The Co-op is seizing this opportunity in the UK.

While it already partners with Deliveroo and is the most widely available supermarket on the Deliveroo app with over 1,000 stores, it has announced further expansion of its convenience-led food delivery service as quick commerce is catapulted into a new channel in its own right and busy consumers return to pre-pandemic lifestyles.

Co-op has unveiled goals to grow its online business by a further 50% to £300m by the end of this year, with online services now available at more than 2,000 of its stores in towns, villages and cities across the UK.

With estimates of the quick-commerce channel becoming worth up to £3.3bn in the UK alone, Co-op is expanding its online offer at pace through both its own online shop – which first launched in 2019 – and innovative partnerships.

In its latest Convenience Report, entitled ‘Rapid delivery – meals in minutes from store to door’, Co-op has revealed the next ‘step’ in its rapid roll-out of online ‘quick convenience’ by becoming the first UK supermarket to launch ‘walking deliveries’ for households and workplaces up to a 15 minute walk from its stores.

Expected to operate from 200 stores this year following successful trials in Cornwall, the move will enable Co-op to bring home delivery to more communities. The trial has seen shoppers use the service for top-up shopping, forgotten items and treats and meals for evenings at home, with users including a resident who is housebound following surgery, and parents of young children attracted by the ease and convenience of quick home delivery.

The roll-out is expected to include smaller towns and rural villages often considered ‘off-line’ by rapid home delivery providers who have a focus on dense urban hubs. This will help to offset some of that neglect felt by consumers surveyed by Ubamarket. Rising use of robots also forms a key part of Co-op’s plans, with the autonomous home delivery robots taking to the streets of Cambridge for the first time in partnership with Starship Technologies.

Co-op was the first UK supermarket to partner with Starship with robot deliveries now a familiar sight in Milton Keyes – where they were first launched – and, Northampton.

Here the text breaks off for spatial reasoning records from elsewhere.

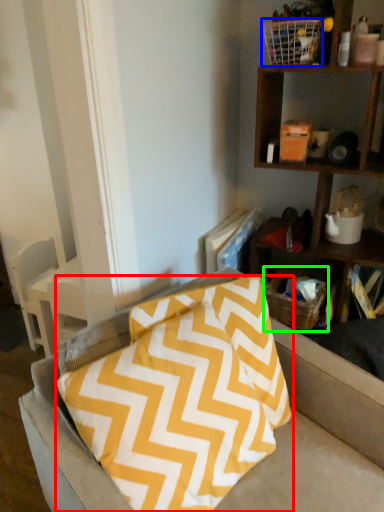
Question: Considering the real-world distances, which object is farthest from pillow (highlighted by a red box)? basket (highlighted by a blue box) or basket (highlighted by a green box)?

Choices:
 (A) basket
 (B) basket

Answer: (A)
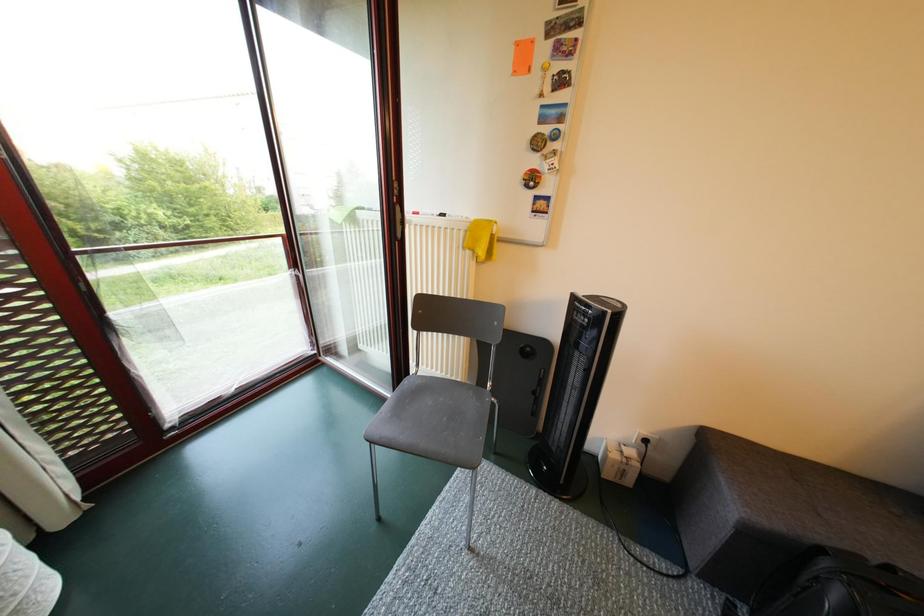
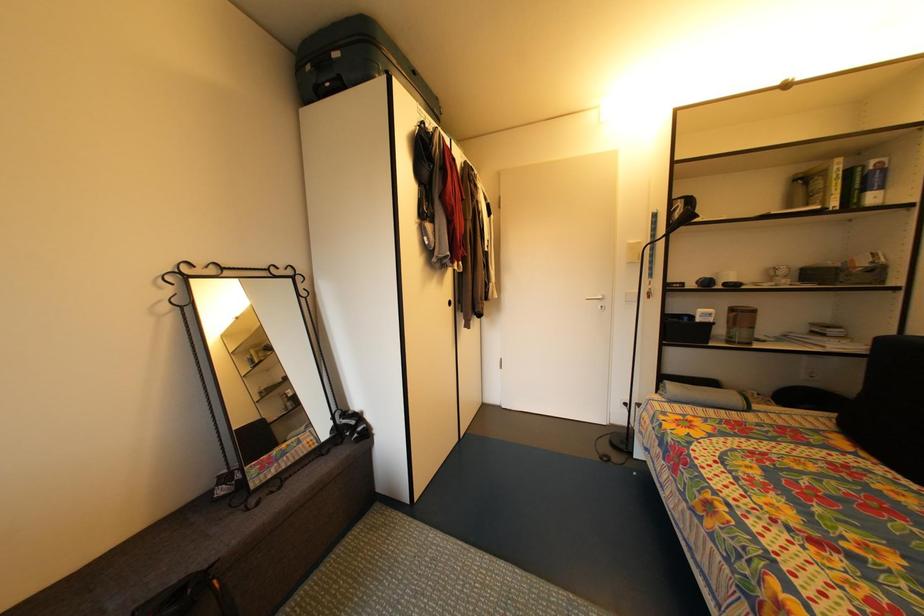
Question: How did the camera likely rotate?

Choices:
 (A) Left
 (B) Right
 (C) Up
 (D) Down

Answer: (B)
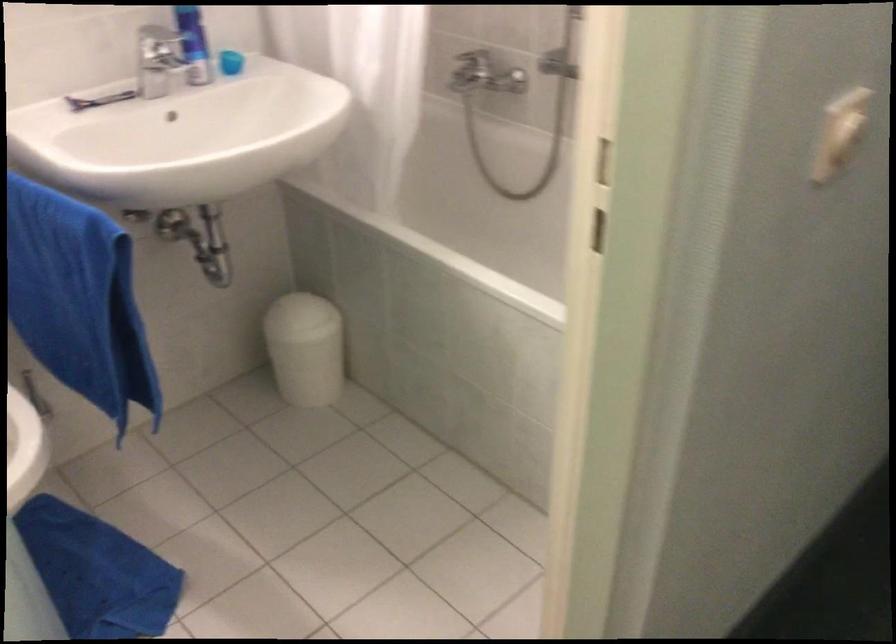
Find where to push the trash can lid. Please return your answer as a coordinate pair (x, y).

(298, 310)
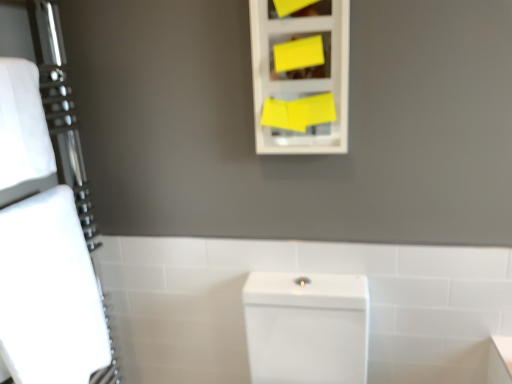
Question: From a real-world perspective, is white glossy toilet at center positioned over white glossy porcelain at center based on gravity?

Choices:
 (A) no
 (B) yes

Answer: (B)

Question: Does white glossy toilet at center have a smaller size compared to white glossy porcelain at center?

Choices:
 (A) no
 (B) yes

Answer: (B)

Question: Is white glossy toilet at center next to white glossy porcelain at center and touching it?

Choices:
 (A) yes
 (B) no

Answer: (B)

Question: Is the depth of white glossy toilet at center greater than that of white glossy porcelain at center?

Choices:
 (A) yes
 (B) no

Answer: (A)

Question: Is white glossy porcelain at center completely or partially inside white glossy toilet at center?

Choices:
 (A) yes
 (B) no

Answer: (B)

Question: Is white matte bath towel at left, the first bath towel positioned from the bottom, taller or shorter than white glossy porcelain at center?

Choices:
 (A) tall
 (B) short

Answer: (A)

Question: Is white matte bath towel at left, the first bath towel positioned from the bottom, to the left or to the right of white glossy porcelain at center in the image?

Choices:
 (A) left
 (B) right

Answer: (A)

Question: In terms of size, does white matte bath towel at left, the first bath towel positioned from the bottom, appear bigger or smaller than white glossy porcelain at center?

Choices:
 (A) big
 (B) small

Answer: (B)

Question: Considering their positions, is white matte bath towel at left, the first bath towel positioned from the bottom, located in front of or behind white glossy porcelain at center?

Choices:
 (A) front
 (B) behind

Answer: (A)

Question: From a real-world perspective, relative to white glossy porcelain at center, is yellow matte cabinet at upper center vertically above or below?

Choices:
 (A) above
 (B) below

Answer: (A)

Question: From their relative heights in the image, would you say yellow matte cabinet at upper center is taller or shorter than white glossy porcelain at center?

Choices:
 (A) short
 (B) tall

Answer: (A)

Question: Is point (303, 69) closer or farther from the camera than point (342, 379)?

Choices:
 (A) closer
 (B) farther

Answer: (A)

Question: From the image's perspective, is yellow matte cabinet at upper center positioned above or below white glossy porcelain at center?

Choices:
 (A) above
 (B) below

Answer: (A)

Question: Considering the relative positions of white matte bath towel at left, acting as the second bath towel starting from the bottom, and white glossy toilet at center in the image provided, is white matte bath towel at left, acting as the second bath towel starting from the bottom, to the left or to the right of white glossy toilet at center?

Choices:
 (A) right
 (B) left

Answer: (B)

Question: From a real-world perspective, is white matte bath towel at left, which is the first bath towel in top-to-bottom order, above or below white glossy toilet at center?

Choices:
 (A) below
 (B) above

Answer: (B)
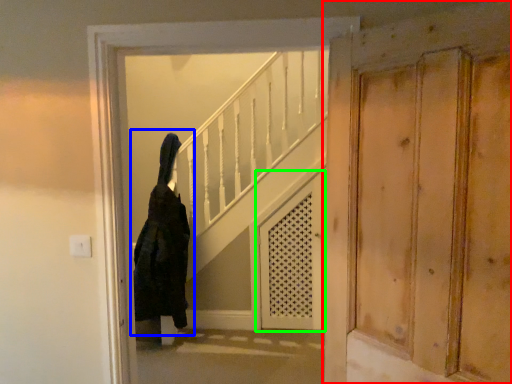
Question: Considering the real-world distances, which object is farthest from door (highlighted by a red box)? woman (highlighted by a blue box) or screen door (highlighted by a green box)?

Choices:
 (A) woman
 (B) screen door

Answer: (A)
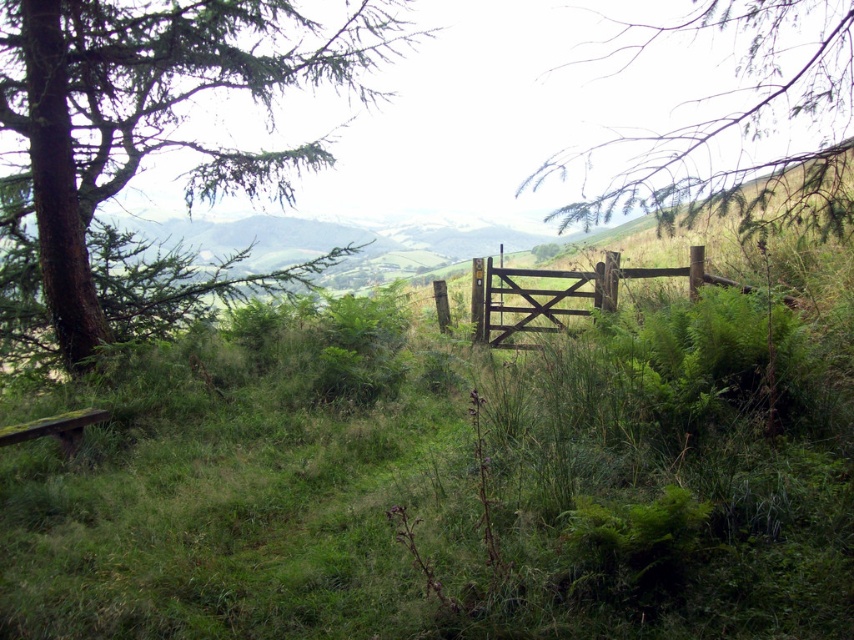
You are a hiker who wants to take a photo of the brown wooden gate at center. However, you notice the green leafy tree at upper left might block the view. Based on the scene description, will the tree obstruct the gate in your photo?

The green leafy tree at upper left is positioned over brown wooden gate at center, so it will obstruct the view of the gate in your photo.

You are a hiker standing in front of the brown wooden gate at center. You notice a green leafy tree at upper left in the distance. Which object is closer to you?

The green leafy tree at upper left is closer to the viewer than the brown wooden gate at center, so the tree is closer.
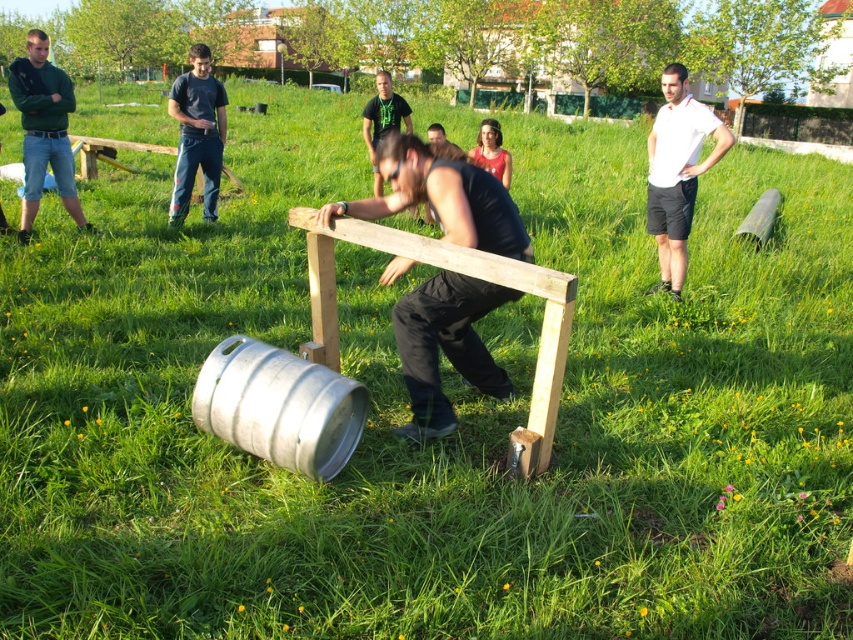
You are standing at the point marked by the coordinates point (677,172) in the image. Looking around, you see a man pushing a wooden frame and a metallic keg on the grass. Which object is closer to your current position?

The white cotton shirt at upper right is at point (677,172), so you are standing at that location. The man pushing the wooden frame and the metallic keg are further away from your position.

You are a photographer setting up a shoot in this outdoor scene. You need to place a new prop between the metallic silver squat at center and the white cotton shirt at upper right. Based on their positions, where should you place the prop to ensure it is between them?

The metallic silver squat at center is positioned under the white cotton shirt at upper right, so placing the prop between them would require positioning it above the metallic silver squat at center and below the white cotton shirt at upper right.

You are a photographer standing at the camera position. You want to take a closeup photo of the metallic silver squat at center. Can you move closer to it without stepping on the grass? The closest you can get is 3 meters from the camera position.

The metallic silver squat at center is 3.46 meters from the camera. Since the closest you can get is 3 meters from the camera position, you can move closer to it without stepping on the grass because 3 meters is less than 3.46 meters.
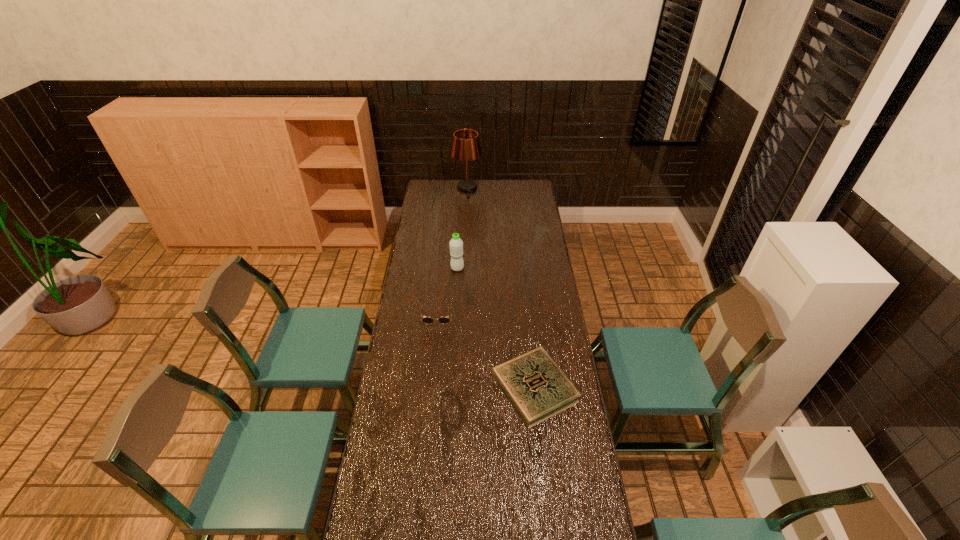
What are the coordinates of `vacant space located on the front lenses of the third tallest object` in the screenshot? It's located at (434, 355).

Find the location of `free location located 0.050m on the front of the hardback book`. free location located 0.050m on the front of the hardback book is located at coordinates (540, 441).

I want to click on object that is at the far edge, so click(x=466, y=146).

Identify the location of object that is at the left edge. The image size is (960, 540). (427, 320).

I want to click on object located at the right edge, so click(x=537, y=388).

Locate an element on the screen. free space at the left edge of the desktop is located at coordinates (443, 204).

Locate an element on the screen. free space at the right edge is located at coordinates [536, 309].

This screenshot has width=960, height=540. What are the coordinates of `vacant region at the far left corner of the desktop` in the screenshot? It's located at (444, 185).

Where is `free location at the far right corner`? The image size is (960, 540). free location at the far right corner is located at coordinates (533, 186).

At what (x,y) coordinates should I click in order to perform the action: click on unoccupied area between the water bottle and the sunglasses. Please return your answer as a coordinate pair (x, y). Looking at the image, I should click on (447, 293).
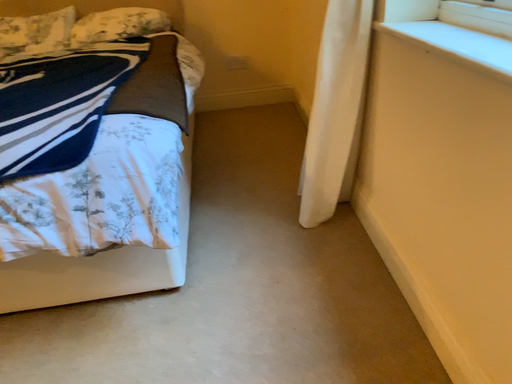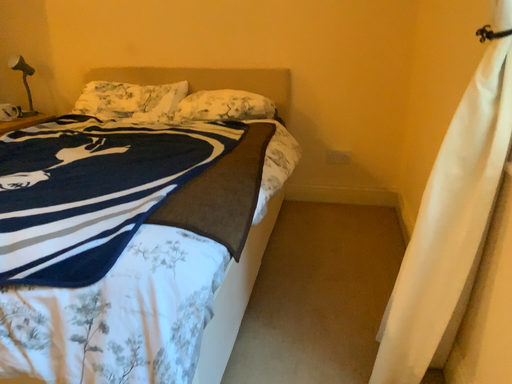
Question: How did the camera likely rotate when shooting the video?

Choices:
 (A) rotated downward
 (B) rotated upward

Answer: (B)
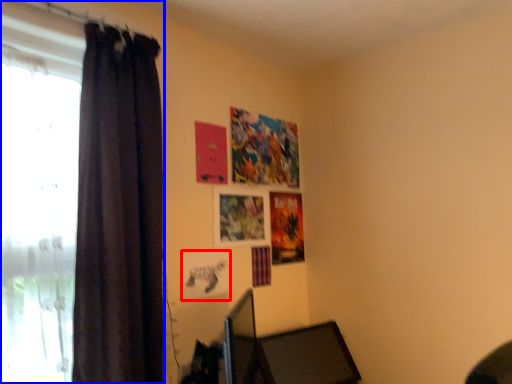
Question: Which object is closer to the camera taking this photo, picture frame (highlighted by a red box) or curtain (highlighted by a blue box)?

Choices:
 (A) picture frame
 (B) curtain

Answer: (B)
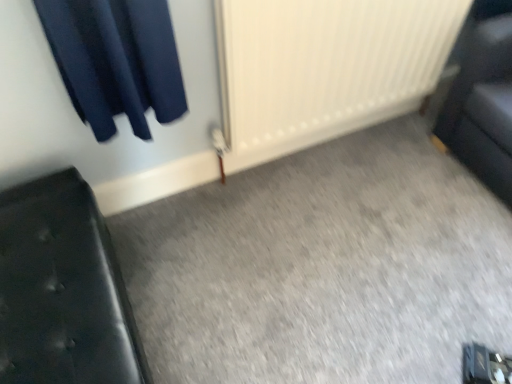
Question: Based on their positions, is white textured radiator at center located to the left or right of black leather couch at left?

Choices:
 (A) left
 (B) right

Answer: (B)

Question: Considering the positions of white textured radiator at center and black leather couch at left in the image, is white textured radiator at center wider or thinner than black leather couch at left?

Choices:
 (A) thin
 (B) wide

Answer: (A)

Question: Is white textured radiator at center taller or shorter than black leather couch at left?

Choices:
 (A) short
 (B) tall

Answer: (B)

Question: From the image's perspective, is black leather couch at left above or below white textured radiator at center?

Choices:
 (A) above
 (B) below

Answer: (B)

Question: Considering the positions of black leather couch at left and white textured radiator at center in the image, is black leather couch at left taller or shorter than white textured radiator at center?

Choices:
 (A) short
 (B) tall

Answer: (A)

Question: Considering the positions of black leather couch at left and white textured radiator at center in the image, is black leather couch at left bigger or smaller than white textured radiator at center?

Choices:
 (A) small
 (B) big

Answer: (A)

Question: Considering the positions of point (31, 213) and point (241, 96), is point (31, 213) closer or farther from the camera than point (241, 96)?

Choices:
 (A) farther
 (B) closer

Answer: (B)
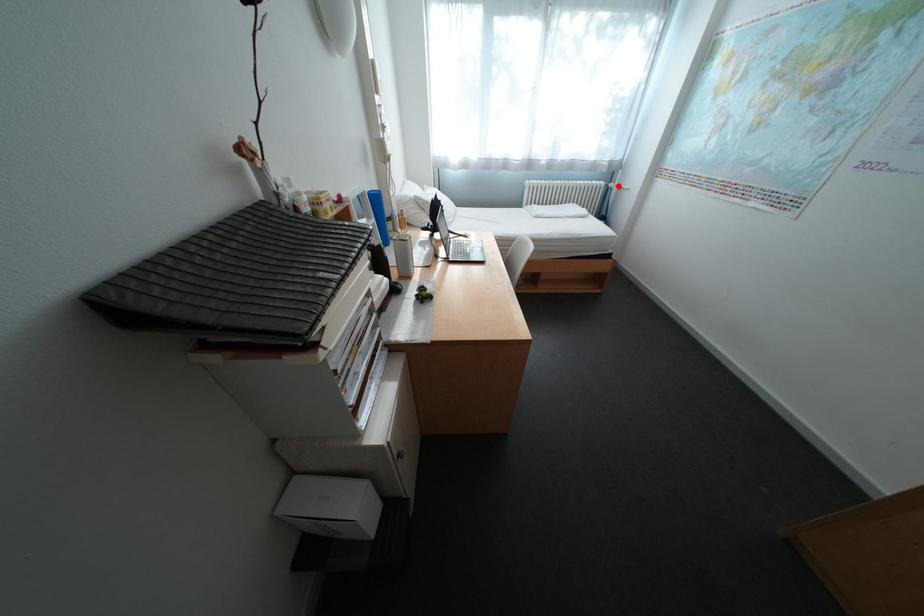
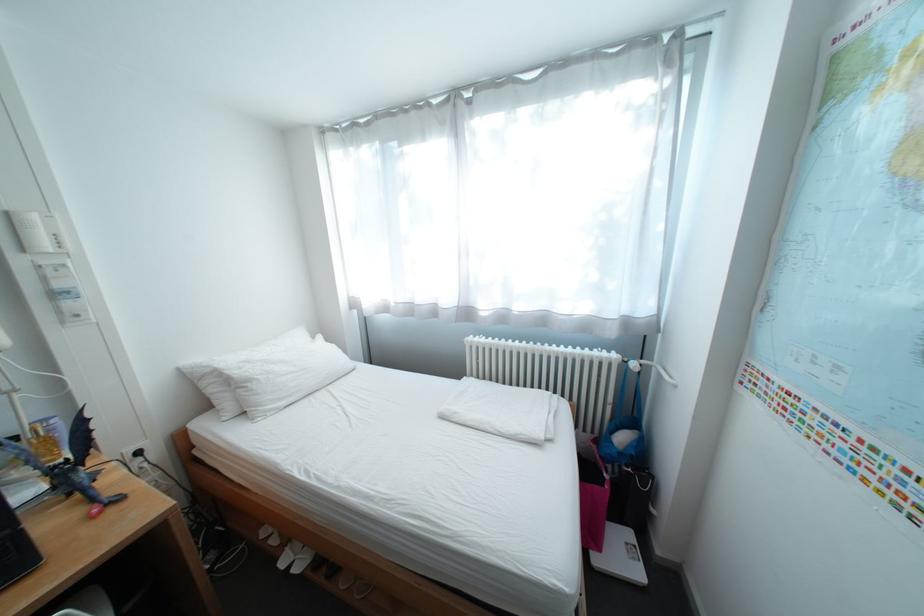
Find the pixel in the second image that matches the highlighted location in the first image.

(637, 362)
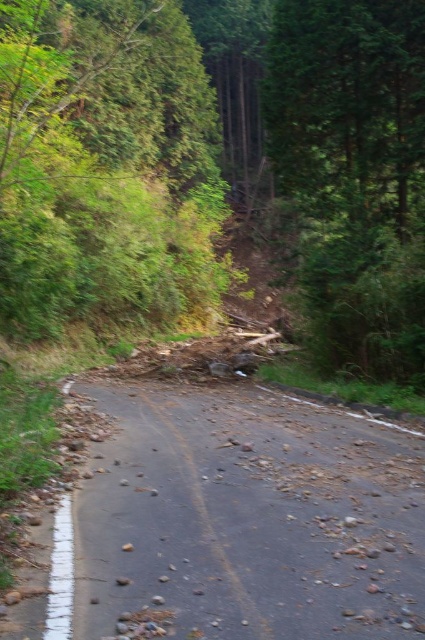
You are a hiker trying to navigate the damaged road. You see the dull asphalt road at center and the green leafy tree at upper left. Which one is closer to you as you stand on the path?

The dull asphalt road at center is closer to you because it is in front of the green leafy tree at upper left.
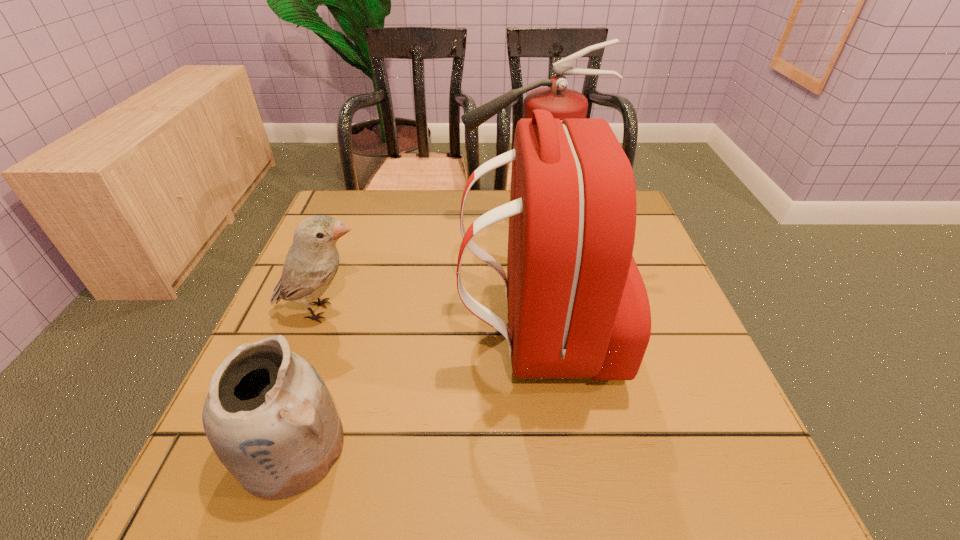
Where is `free space at the far edge`? free space at the far edge is located at coordinates (491, 193).

This screenshot has width=960, height=540. I want to click on free space at the near edge of the desktop, so click(x=640, y=503).

Where is `vacant space at the right edge of the desktop`? vacant space at the right edge of the desktop is located at coordinates (647, 268).

Where is `vacant space at the near right corner`? vacant space at the near right corner is located at coordinates (661, 487).

Where is `free space that is in between the backpack and the bird`? Image resolution: width=960 pixels, height=540 pixels. free space that is in between the backpack and the bird is located at coordinates (430, 322).

At what (x,y) coordinates should I click in order to perform the action: click on vacant space that's between the backpack and the bird. Please return your answer as a coordinate pair (x, y). This screenshot has height=540, width=960. Looking at the image, I should click on [x=430, y=322].

What are the coordinates of `vacant space in between the backpack and the pottery` in the screenshot? It's located at (414, 391).

Identify which object is located as the second nearest to the farthest object. Please provide its 2D coordinates. Your answer should be formatted as a tuple, i.e. [(x, y)], where the tuple contains the x and y coordinates of a point satisfying the conditions above.

[(312, 261)]

Where is `object that is the third closest to the pottery`? object that is the third closest to the pottery is located at coordinates (563, 103).

Find the location of `free space in the image that satisfies the following two spatial constraints: 1. at the face of the bird; 2. on the right side of the pottery`. free space in the image that satisfies the following two spatial constraints: 1. at the face of the bird; 2. on the right side of the pottery is located at coordinates (271, 449).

The community retailer is using the strategic advantage of its store locations to grow its online offer with groceries picked fresh and delivered locally from stores which act as micro-distribution hubs in the community, an approach which ensures the high street stores benefit from increased online demand.

Chris Conway, Co-op’s e-commerce director, says: “Making shopping quick, easy and convenient for our Members and customers is at the very heart of our approach, our aim is to be the most convenient home delivery service and we continue to innovate to meet the needs of consumers.

Co-op stores across the country are well placed to serve shoppers locally and a key part of our strategy is to develop our e-commerce offer, using the competitive advantage of our store footprint to provide fast home deliveries, click and collect and added services.

We know that as a convenience retailer, the ability to pop into a local Co-op will always be important to customers, but we also know that they want flexible options online, and so we continue to work to meet customer needs, however, and wherever they choose to shop with us.”